Selection:

(begin)

1. Use the checklist found at the end of this section to evaluate your school and
teaching approaches.
2. Implement the models of excellence presented in this program. Ask yourself:
*What outcomes do the teachers in this program accomplish that I want my students to achieve?
*How can I find out more about their classrooms and schools?
*Which ideas can I most easily implement in my classroom and school?
*What will I need from my school and community?
*How can I evaluate progress?
3. Form a team and initiate a research project. A research project can be
designed to generate working solutions to a problem. The issues for your
research group to address are:
*What is the problem or question we wish to solve?
*What will be our approach?
*How will we assess the effectiveness of our approach?
*What is the time frame for working on this project?
*What resources do we have available?
*What outcomes do we expect to achieve?
4. Investigate community needs and integrate solutions within your class
activities. Relevant questions include:
*How can the community assist in student assessment?
*What is the community's vision of learning that defines what should be assessed?
*How will the community benefit from improved assessment techniques?
*What kind of relationships can my class forge with the community?
5. Establish support groups consisting of school personnel and community
members. The goals of these groups are to:
*Share teaching and learning experiences both in and out of school
*Discuss research and theory related to learning
*Act as mentors and coaches for one another
*Connect goals of the community with goals of the school
The following are activities that groups such as your PTA, church, and local Chamber of Commerce can do together with your schools.
1. Visit your school informally for discussions using the checklist on page 23.

(end)

Supplied entries:
(begin)

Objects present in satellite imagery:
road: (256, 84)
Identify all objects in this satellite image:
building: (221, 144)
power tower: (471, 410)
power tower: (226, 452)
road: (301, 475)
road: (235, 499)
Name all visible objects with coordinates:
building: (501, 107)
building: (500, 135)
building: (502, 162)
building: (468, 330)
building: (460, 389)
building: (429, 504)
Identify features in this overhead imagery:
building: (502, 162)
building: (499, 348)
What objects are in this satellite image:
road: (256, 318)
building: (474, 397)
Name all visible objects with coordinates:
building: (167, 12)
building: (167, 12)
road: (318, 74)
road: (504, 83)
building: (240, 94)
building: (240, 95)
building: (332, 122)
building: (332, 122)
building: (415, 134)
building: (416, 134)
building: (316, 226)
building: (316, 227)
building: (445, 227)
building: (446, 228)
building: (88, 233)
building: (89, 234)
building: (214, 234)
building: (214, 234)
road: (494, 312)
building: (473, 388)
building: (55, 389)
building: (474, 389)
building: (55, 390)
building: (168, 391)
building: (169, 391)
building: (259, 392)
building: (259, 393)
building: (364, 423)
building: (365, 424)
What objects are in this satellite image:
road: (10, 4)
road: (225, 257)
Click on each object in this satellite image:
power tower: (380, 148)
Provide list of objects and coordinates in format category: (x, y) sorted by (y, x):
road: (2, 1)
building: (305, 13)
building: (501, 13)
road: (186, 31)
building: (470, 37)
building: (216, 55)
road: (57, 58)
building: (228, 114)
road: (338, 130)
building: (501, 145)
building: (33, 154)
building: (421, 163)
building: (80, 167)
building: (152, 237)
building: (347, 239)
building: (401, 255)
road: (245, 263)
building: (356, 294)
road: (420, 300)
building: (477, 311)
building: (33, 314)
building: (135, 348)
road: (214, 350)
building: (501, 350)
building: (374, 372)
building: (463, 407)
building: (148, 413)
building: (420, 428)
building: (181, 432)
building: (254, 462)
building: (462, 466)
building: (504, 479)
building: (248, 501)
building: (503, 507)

(end)

Problem set:
(1) What goals do the school improvement steps give for the support groups? List all of them.
(2) According to the school improvement steps, who should make up the support groups?
Base your answers on the school improvement steps alone.

Results in order:
(1)
- Share teaching and learning experiences both in and out of school
- Discuss research and theory related to learning
- Act as mentors and coaches for one another
- Connect goals of the community with goals of the school

(2) School personnel and community members.